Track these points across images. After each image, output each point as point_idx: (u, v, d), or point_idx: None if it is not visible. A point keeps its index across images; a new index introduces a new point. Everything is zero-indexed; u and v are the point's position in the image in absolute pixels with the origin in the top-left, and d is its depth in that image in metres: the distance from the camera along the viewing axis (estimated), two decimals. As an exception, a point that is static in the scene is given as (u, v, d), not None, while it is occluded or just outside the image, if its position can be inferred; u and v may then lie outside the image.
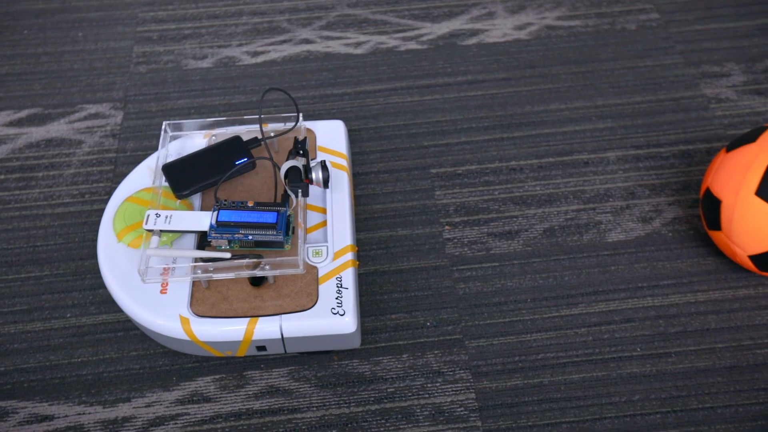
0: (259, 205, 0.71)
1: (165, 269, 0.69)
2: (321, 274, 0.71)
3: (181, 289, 0.70)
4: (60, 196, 0.89)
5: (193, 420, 0.71)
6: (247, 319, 0.68)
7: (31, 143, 0.95)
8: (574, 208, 0.86)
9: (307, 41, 1.07)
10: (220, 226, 0.70)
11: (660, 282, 0.79)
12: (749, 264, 0.74)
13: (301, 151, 0.76)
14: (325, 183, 0.74)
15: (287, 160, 0.75)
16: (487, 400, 0.71)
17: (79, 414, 0.71)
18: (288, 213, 0.71)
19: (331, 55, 1.05)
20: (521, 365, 0.73)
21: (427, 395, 0.72)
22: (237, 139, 0.79)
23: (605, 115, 0.96)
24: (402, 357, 0.74)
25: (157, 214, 0.71)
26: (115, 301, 0.72)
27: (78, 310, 0.78)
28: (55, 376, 0.74)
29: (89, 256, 0.83)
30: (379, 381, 0.73)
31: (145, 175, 0.80)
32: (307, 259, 0.71)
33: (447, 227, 0.84)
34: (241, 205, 0.71)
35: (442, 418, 0.70)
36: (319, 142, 0.83)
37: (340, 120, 0.85)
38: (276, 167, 0.76)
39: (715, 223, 0.75)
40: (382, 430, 0.70)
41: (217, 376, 0.73)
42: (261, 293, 0.69)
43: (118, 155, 0.93)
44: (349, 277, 0.71)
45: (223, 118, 0.82)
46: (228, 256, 0.69)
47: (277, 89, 0.78)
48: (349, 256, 0.72)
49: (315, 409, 0.71)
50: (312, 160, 0.79)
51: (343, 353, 0.75)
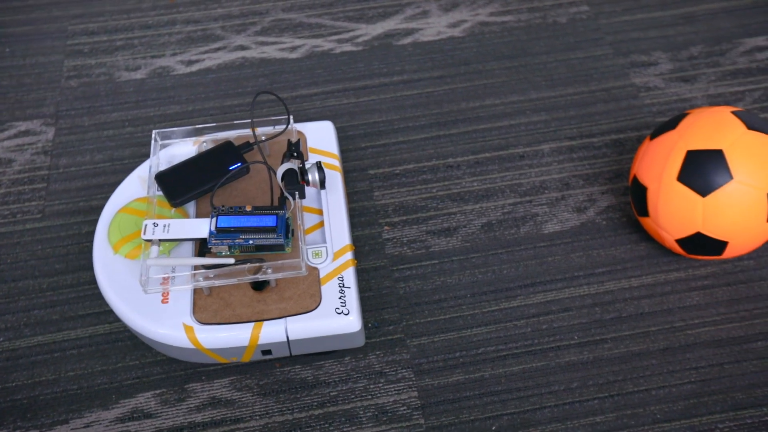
0: (257, 209, 0.71)
1: (165, 279, 0.69)
2: (322, 274, 0.71)
3: (182, 297, 0.70)
4: (-9, 217, 0.87)
5: (135, 437, 0.70)
6: (252, 323, 0.68)
7: (-41, 164, 0.92)
8: (510, 202, 0.87)
9: (242, 48, 1.06)
10: (219, 232, 0.69)
11: (595, 270, 0.81)
12: (677, 248, 0.76)
13: (295, 153, 0.76)
14: (322, 184, 0.74)
15: (282, 162, 0.75)
16: (429, 397, 0.72)
17: (18, 439, 0.70)
18: (287, 215, 0.71)
19: (267, 60, 1.04)
20: (462, 360, 0.74)
21: (369, 396, 0.72)
22: (229, 144, 0.79)
23: (539, 108, 0.97)
24: (344, 360, 0.74)
25: (154, 224, 0.70)
26: (115, 312, 0.72)
27: (12, 333, 0.77)
28: (-9, 402, 0.72)
29: (22, 277, 0.81)
30: (322, 385, 0.73)
31: (135, 185, 0.79)
32: (307, 260, 0.71)
33: (386, 228, 0.85)
34: (239, 210, 0.71)
35: (385, 418, 0.70)
36: (310, 144, 0.83)
37: (329, 121, 0.87)
38: (271, 171, 0.76)
39: (644, 210, 0.77)
40: (327, 434, 0.70)
41: (157, 391, 0.72)
42: (264, 297, 0.69)
43: (50, 172, 0.91)
44: (350, 276, 0.71)
45: (213, 124, 0.81)
46: (232, 261, 0.69)
47: (267, 92, 0.77)
48: (348, 256, 0.73)
49: (258, 417, 0.71)
50: (305, 161, 0.79)
51: (284, 360, 0.75)
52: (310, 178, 0.74)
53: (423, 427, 0.70)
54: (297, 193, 0.72)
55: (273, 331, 0.68)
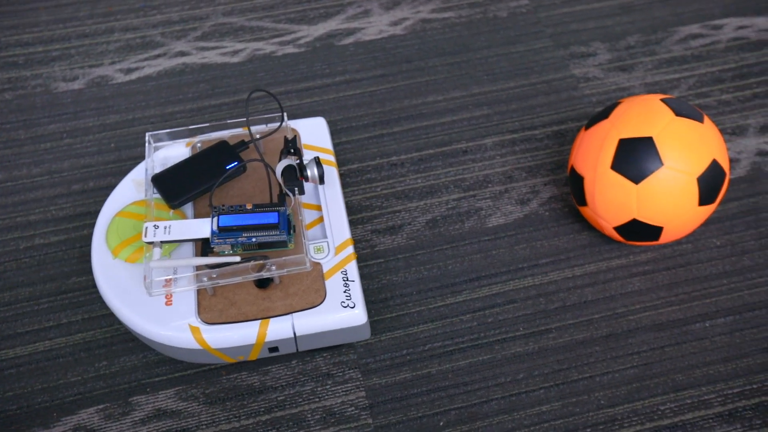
0: (258, 207, 0.71)
1: (167, 281, 0.69)
2: (325, 269, 0.71)
3: (186, 298, 0.69)
4: (-74, 237, 0.85)
5: (80, 454, 0.69)
6: (258, 321, 0.68)
7: None
8: (455, 197, 0.88)
9: (183, 54, 1.05)
10: (222, 231, 0.69)
11: (539, 261, 0.82)
12: (616, 235, 0.77)
13: (292, 150, 0.75)
14: (321, 179, 0.74)
15: (280, 159, 0.75)
16: (377, 396, 0.72)
17: (-42, 464, 0.68)
18: (288, 212, 0.71)
19: (208, 65, 1.03)
20: (409, 358, 0.74)
21: (317, 399, 0.72)
22: (224, 143, 0.79)
23: (481, 103, 0.98)
24: (291, 364, 0.74)
25: (155, 226, 0.70)
26: (117, 317, 0.71)
27: (-52, 356, 0.75)
28: (-71, 428, 0.70)
29: (-41, 298, 0.79)
30: (269, 390, 0.72)
31: (130, 189, 0.78)
32: (309, 256, 0.71)
33: None
34: (239, 209, 0.71)
35: (333, 420, 0.70)
36: (304, 140, 0.83)
37: (321, 117, 0.87)
38: (269, 168, 0.75)
39: (582, 199, 0.78)
40: (275, 439, 0.70)
41: (100, 406, 0.71)
42: (268, 294, 0.69)
43: (-14, 189, 0.89)
44: (353, 269, 0.71)
45: (206, 125, 0.81)
46: (237, 259, 0.68)
47: (260, 90, 0.77)
48: (350, 250, 0.73)
49: (205, 426, 0.70)
50: (302, 157, 0.78)
51: (231, 367, 0.74)
52: (309, 173, 0.74)
53: (371, 427, 0.70)
54: (296, 189, 0.72)
55: (280, 328, 0.68)
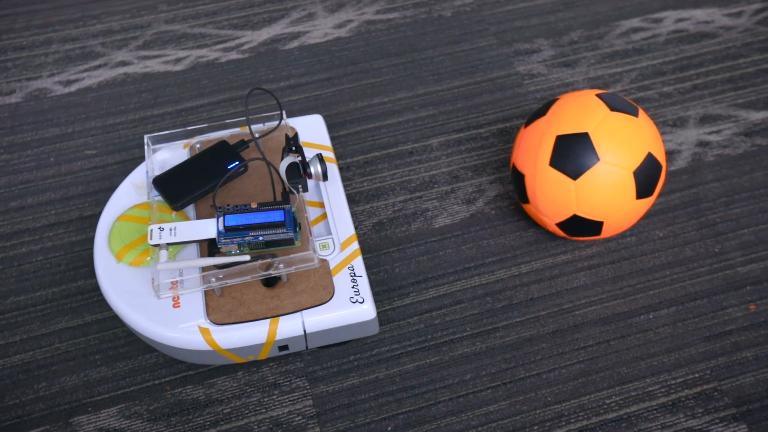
0: (263, 206, 0.71)
1: (173, 283, 0.68)
2: (332, 265, 0.71)
3: (194, 300, 0.69)
4: None
5: (21, 479, 0.67)
6: (268, 320, 0.67)
7: None
8: (401, 199, 0.88)
9: (124, 63, 1.03)
10: (228, 231, 0.68)
11: (486, 260, 0.82)
12: (559, 231, 0.78)
13: (294, 148, 0.75)
14: (324, 176, 0.74)
15: (282, 157, 0.74)
16: (324, 404, 0.71)
17: None
18: (293, 209, 0.71)
19: (150, 74, 1.02)
20: (356, 363, 0.74)
21: (264, 410, 0.71)
22: (224, 143, 0.78)
23: (427, 103, 0.98)
24: (237, 375, 0.73)
25: (160, 228, 0.69)
26: (124, 321, 0.70)
27: None
28: None
29: None
30: (215, 403, 0.71)
31: (130, 193, 0.78)
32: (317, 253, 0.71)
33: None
34: (244, 208, 0.70)
35: (280, 431, 0.70)
36: (303, 138, 0.83)
37: (318, 114, 0.87)
38: (271, 167, 0.74)
39: (524, 197, 0.78)
40: (223, 453, 0.69)
41: (39, 429, 0.70)
42: (277, 293, 0.69)
43: None
44: (359, 265, 0.71)
45: (204, 125, 0.80)
46: (247, 258, 0.68)
47: (260, 89, 0.77)
48: (355, 245, 0.73)
49: (149, 444, 0.69)
50: (297, 156, 0.77)
51: (176, 381, 0.73)
52: (313, 170, 0.74)
53: (319, 436, 0.69)
54: (300, 186, 0.72)
55: (290, 326, 0.68)
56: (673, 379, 0.72)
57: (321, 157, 0.74)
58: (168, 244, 0.69)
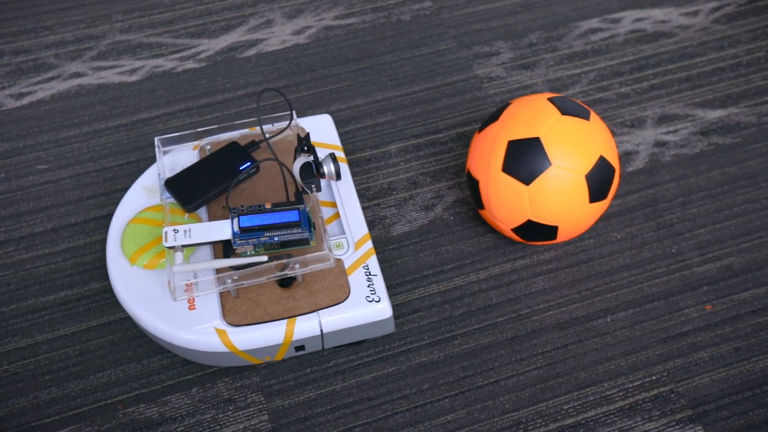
0: (277, 206, 0.70)
1: (188, 285, 0.68)
2: (347, 265, 0.71)
3: (209, 302, 0.68)
4: None
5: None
6: (285, 320, 0.67)
7: None
8: (359, 207, 0.87)
9: (78, 75, 1.01)
10: (244, 232, 0.68)
11: (444, 267, 0.81)
12: (516, 237, 0.77)
13: (306, 147, 0.74)
14: (338, 175, 0.73)
15: (295, 157, 0.74)
16: (280, 419, 0.70)
17: None
18: (307, 209, 0.71)
19: (105, 86, 1.00)
20: (313, 376, 0.73)
21: (218, 427, 0.70)
22: (235, 144, 0.78)
23: (385, 109, 0.97)
24: (191, 392, 0.72)
25: (174, 230, 0.68)
26: (139, 324, 0.70)
27: None
28: None
29: None
30: (168, 422, 0.70)
31: (140, 196, 0.77)
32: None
33: None
34: (259, 209, 0.70)
35: (235, 448, 0.69)
36: (312, 138, 0.82)
37: (327, 114, 0.86)
38: (283, 167, 0.74)
39: (480, 203, 0.77)
40: (177, 472, 0.67)
41: (-12, 455, 0.68)
42: (292, 293, 0.69)
43: None
44: (374, 264, 0.71)
45: (215, 126, 0.80)
46: (265, 258, 0.68)
47: (272, 89, 0.76)
48: (369, 245, 0.73)
49: (101, 466, 0.68)
50: (308, 156, 0.76)
51: (128, 400, 0.71)
52: (326, 170, 0.73)
53: (275, 451, 0.68)
54: (314, 186, 0.72)
55: (307, 326, 0.67)
56: (631, 383, 0.72)
57: (334, 157, 0.74)
58: (183, 246, 0.69)
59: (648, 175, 0.88)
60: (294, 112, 0.80)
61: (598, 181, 0.72)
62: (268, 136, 0.79)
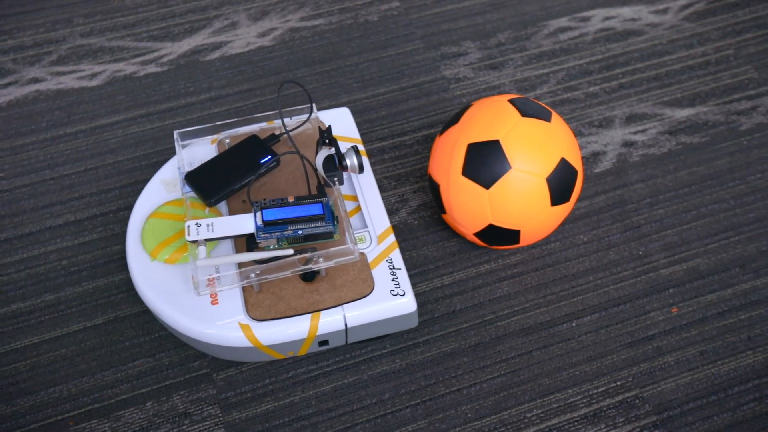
0: (300, 199, 0.70)
1: (210, 280, 0.67)
2: (370, 259, 0.70)
3: (232, 296, 0.68)
4: None
5: None
6: (309, 315, 0.67)
7: None
8: (322, 213, 0.85)
9: (36, 80, 0.99)
10: (267, 226, 0.67)
11: (408, 273, 0.80)
12: (478, 241, 0.76)
13: (327, 140, 0.73)
14: (360, 168, 0.72)
15: (317, 150, 0.73)
16: (236, 432, 0.69)
17: None
18: (330, 203, 0.70)
19: (64, 91, 0.98)
20: (272, 387, 0.71)
21: (173, 442, 0.68)
22: (254, 138, 0.78)
23: (351, 112, 0.95)
24: (145, 406, 0.70)
25: (197, 224, 0.67)
26: (161, 319, 0.69)
27: None
28: None
29: None
30: (121, 438, 0.68)
31: (159, 190, 0.77)
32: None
33: None
34: (281, 202, 0.69)
35: (189, 463, 0.67)
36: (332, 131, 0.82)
37: (346, 107, 0.86)
38: (304, 160, 0.73)
39: (441, 207, 0.76)
40: (131, 489, 0.66)
41: (-67, 475, 0.66)
42: (316, 287, 0.68)
43: None
44: (398, 257, 0.71)
45: (234, 120, 0.79)
46: (290, 252, 0.67)
47: (292, 82, 0.77)
48: (392, 238, 0.72)
49: (51, 485, 0.66)
50: (330, 149, 0.75)
51: (80, 416, 0.69)
52: (349, 162, 0.72)
53: (231, 466, 0.67)
54: (336, 179, 0.71)
55: (331, 320, 0.67)
56: (595, 389, 0.70)
57: (357, 150, 0.73)
58: (205, 240, 0.68)
59: (616, 175, 0.87)
60: (314, 105, 0.80)
61: (560, 183, 0.71)
62: (286, 129, 0.78)
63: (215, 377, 0.72)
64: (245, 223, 0.68)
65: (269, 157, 0.76)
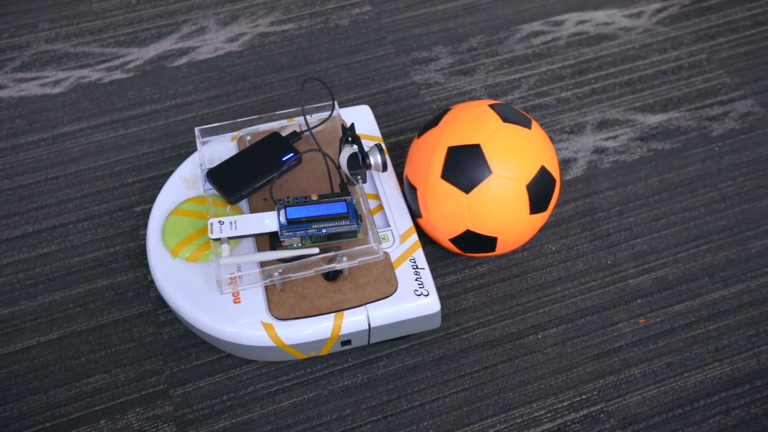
0: (323, 198, 0.69)
1: (232, 278, 0.67)
2: (393, 258, 0.70)
3: (254, 295, 0.67)
4: None
5: None
6: (333, 314, 0.66)
7: None
8: (287, 222, 0.83)
9: (-1, 87, 0.97)
10: (291, 224, 0.67)
11: (372, 283, 0.78)
12: (453, 247, 0.74)
13: (350, 138, 0.72)
14: (384, 166, 0.72)
15: (341, 149, 0.72)
16: (192, 450, 0.67)
17: None
18: (354, 201, 0.69)
19: (26, 99, 0.96)
20: (230, 404, 0.69)
21: (126, 461, 0.66)
22: (276, 135, 0.77)
23: (319, 119, 0.94)
24: (99, 424, 0.68)
25: (220, 222, 0.67)
26: (182, 317, 0.69)
27: None
28: None
29: None
30: (73, 457, 0.66)
31: (179, 187, 0.76)
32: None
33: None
34: (305, 200, 0.69)
35: (142, 483, 0.65)
36: None
37: (366, 105, 0.86)
38: (327, 158, 0.73)
39: (417, 211, 0.74)
40: None
41: None
42: (339, 287, 0.68)
43: None
44: (421, 257, 0.70)
45: (254, 117, 0.79)
46: (316, 251, 0.66)
47: (314, 78, 0.76)
48: (414, 237, 0.72)
49: (-1, 507, 0.64)
50: (352, 146, 0.74)
51: (32, 435, 0.68)
52: (372, 161, 0.71)
53: (185, 485, 0.65)
54: (360, 177, 0.70)
55: (355, 320, 0.66)
56: (560, 403, 0.69)
57: (381, 148, 0.72)
58: (229, 238, 0.67)
59: (586, 183, 0.86)
60: (336, 103, 0.79)
61: (539, 191, 0.69)
62: (309, 126, 0.78)
63: (172, 393, 0.70)
64: (269, 221, 0.68)
65: (292, 154, 0.75)
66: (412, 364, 0.72)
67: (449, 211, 0.71)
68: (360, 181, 0.71)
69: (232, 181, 0.73)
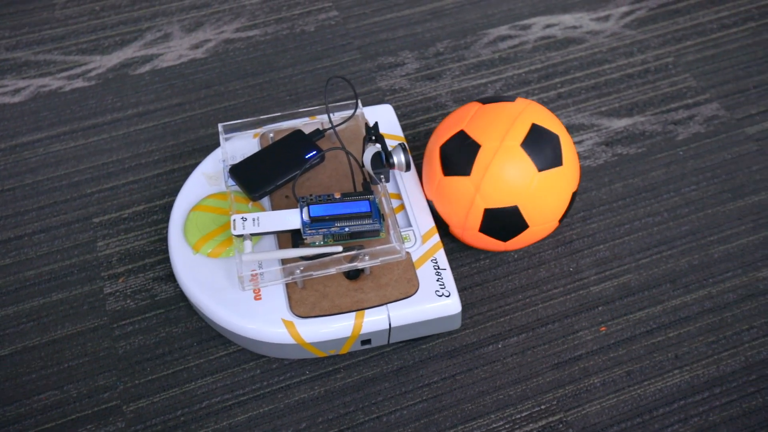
0: (346, 196, 0.69)
1: (253, 275, 0.66)
2: (415, 258, 0.70)
3: (276, 292, 0.68)
4: None
5: None
6: (353, 313, 0.66)
7: None
8: (247, 232, 0.82)
9: (-43, 97, 0.96)
10: (314, 222, 0.67)
11: (332, 293, 0.77)
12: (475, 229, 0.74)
13: (373, 137, 0.72)
14: (408, 165, 0.72)
15: (364, 147, 0.72)
16: (144, 467, 0.65)
17: None
18: (377, 200, 0.68)
19: (-15, 108, 0.94)
20: (183, 419, 0.68)
21: (76, 479, 0.65)
22: (299, 133, 0.77)
23: (282, 126, 0.92)
24: (49, 442, 0.67)
25: (243, 218, 0.67)
26: (203, 313, 0.70)
27: None
28: None
29: None
30: (21, 476, 0.65)
31: (201, 183, 0.76)
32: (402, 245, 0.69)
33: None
34: (328, 198, 0.69)
35: (92, 502, 0.64)
36: None
37: (388, 104, 0.86)
38: (350, 156, 0.72)
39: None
40: None
41: None
42: (360, 286, 0.68)
43: None
44: (442, 257, 0.70)
45: (278, 114, 0.79)
46: (340, 249, 0.66)
47: (338, 77, 0.76)
48: (436, 238, 0.72)
49: None
50: (375, 145, 0.73)
51: (-20, 454, 0.66)
52: (396, 160, 0.71)
53: (136, 504, 0.64)
54: (383, 176, 0.70)
55: (375, 319, 0.66)
56: (519, 413, 0.68)
57: (405, 147, 0.71)
58: (251, 234, 0.66)
59: (549, 189, 0.85)
60: (359, 101, 0.79)
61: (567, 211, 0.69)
62: (328, 125, 0.77)
63: (125, 409, 0.69)
64: (291, 218, 0.67)
65: (315, 152, 0.75)
66: (371, 376, 0.71)
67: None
68: (383, 180, 0.70)
69: (255, 178, 0.73)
----
## How to complete this task
The reply should hold only the lines of the listing above starting at the line containing "3: (181, 289, 0.70)" and ending at the line containing "18: (288, 213, 0.71)", exactly as written.

## Expected output
3: (181, 289, 0.70)
4: (60, 196, 0.89)
5: (193, 420, 0.71)
6: (247, 319, 0.68)
7: (31, 143, 0.95)
8: (574, 208, 0.86)
9: (307, 41, 1.07)
10: (220, 226, 0.70)
11: (660, 282, 0.79)
12: (749, 264, 0.74)
13: (301, 151, 0.76)
14: (325, 183, 0.74)
15: (287, 160, 0.75)
16: (487, 400, 0.71)
17: (79, 414, 0.71)
18: (288, 213, 0.71)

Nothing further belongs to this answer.